Some tasks can wait, such as answering all questions attendants throw at you or a colleague asking for a patient’s blood report. Learn to say no, and don’t feel guilty if you realize something isn’t urgent. Unless particular tasks are related to providing direct patient care, avoid taking on jobs and activities that are not high on your list of priorities.

4. Learn to Be Organized: 

Try to maintain order, cleanliness, and organization in your workspace. Put your equipment away in its right location after use. After all, if you waste time looking for items here and there, you won’t be able to manage your time effectively. Additionally, doing so will remove workplace risks and give you increased control over your office.

Moreover, follow your job schedule as closely as you can, too. It will enable you to foresee any changes in advance and spare time on pointless visits to buy equipment, for example, when prepping for surgical procedures.

5. Learn to Delegate Tasks: 

Healthcare is a team effort and cannot be completed by one person. However, not all aspects of patient care require nurses to be actively involved. Nevertheless, you probably don’t need to dive in if you think other healthcare-related tasks require you, and that’s acceptable. 

Nurses and other medical staff members are present for a reason. Your life on the hospital floor will be much easier if you hire a good nursing assistant. However, it would be best to use this resource to your advantage. 

Don’t give your nursing assistant all your responsibilities because this will eventually overburden them and cause fatigue. Instead, ensure you’re only assigning duties when you’ve got another urgent problem that only a nurse can fix. 

By indicating to your nursing assistant that you’re not going to ask them to do all your dirty job, you’ll save yourself a ton of time in the long run.

6. Learn to Prioritize:

Use your own formulas, whether you underline or asterisk jobs that must be completed during your day shift, at a specified time, or on a particular day of the week. i.e., applying bandages to wounds, giving antibiotics, or getting patients ready for surgery. 

Ask yourself a few questions. What tasks do I need to prioritize above others? What will I complete first, and why? Prioritize the most necessary and urgent nursing duties so that they can be completed well in advance, allowing you to save time and multiple headaches.

7. Leverage Routinization:

The best way for nurses to improve their time management efficiency is through routinization. In fact, systematic repetition of successful actions can be used to ensure consistency in their performance. Ultimately, sticking to a routine consistently improves a nurse’s time management skills by making essential nursing duties into habits and removing pointless planning.

Consider how we get up daily, brush our teeth, shower, and have breakfast. The nursing profession is no different. Routinization is beneficial for completing daily physical examinations or gathering patient health histories, which are common nursing tasks.

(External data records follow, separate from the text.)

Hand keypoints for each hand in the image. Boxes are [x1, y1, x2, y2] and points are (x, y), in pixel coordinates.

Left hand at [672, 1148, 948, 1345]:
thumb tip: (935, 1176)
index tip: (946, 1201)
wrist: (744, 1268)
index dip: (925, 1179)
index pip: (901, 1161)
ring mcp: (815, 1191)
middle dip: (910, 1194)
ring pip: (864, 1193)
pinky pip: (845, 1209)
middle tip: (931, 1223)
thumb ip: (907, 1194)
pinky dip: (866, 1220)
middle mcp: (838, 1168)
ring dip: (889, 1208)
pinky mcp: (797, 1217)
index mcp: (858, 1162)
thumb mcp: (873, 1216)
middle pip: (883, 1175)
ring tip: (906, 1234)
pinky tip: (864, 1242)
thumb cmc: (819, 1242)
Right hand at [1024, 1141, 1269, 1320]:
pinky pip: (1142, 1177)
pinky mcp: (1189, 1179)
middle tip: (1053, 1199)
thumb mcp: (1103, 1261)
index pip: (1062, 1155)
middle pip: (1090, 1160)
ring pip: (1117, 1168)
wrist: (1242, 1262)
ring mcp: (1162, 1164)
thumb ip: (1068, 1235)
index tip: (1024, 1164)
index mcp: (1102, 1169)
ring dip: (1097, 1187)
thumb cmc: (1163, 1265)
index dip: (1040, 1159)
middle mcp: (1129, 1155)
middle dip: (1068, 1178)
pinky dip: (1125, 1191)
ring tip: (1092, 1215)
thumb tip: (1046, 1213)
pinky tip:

8. Take Advantage of Technology:

When attempting to manage your time effectively, there are countless ways to leverage technology to achieve such a goal. For instance, you can utilize EMRs and other medical technology or apps like Evernote for organizing your to-do lists on your computer, tablet, or phone. 

So, contrary to what older, more experienced nurses may think, technology is your best friend for better time management!

Final Words:

It takes a lot of patience and effort to become proficient at time management. After completing your shift, consider what functions best for you. Remember, there will be situations in which you have no control. 

However, you can identify areas where you can significantly improve and make adjustments necessary to become a more effective and efficient nurse.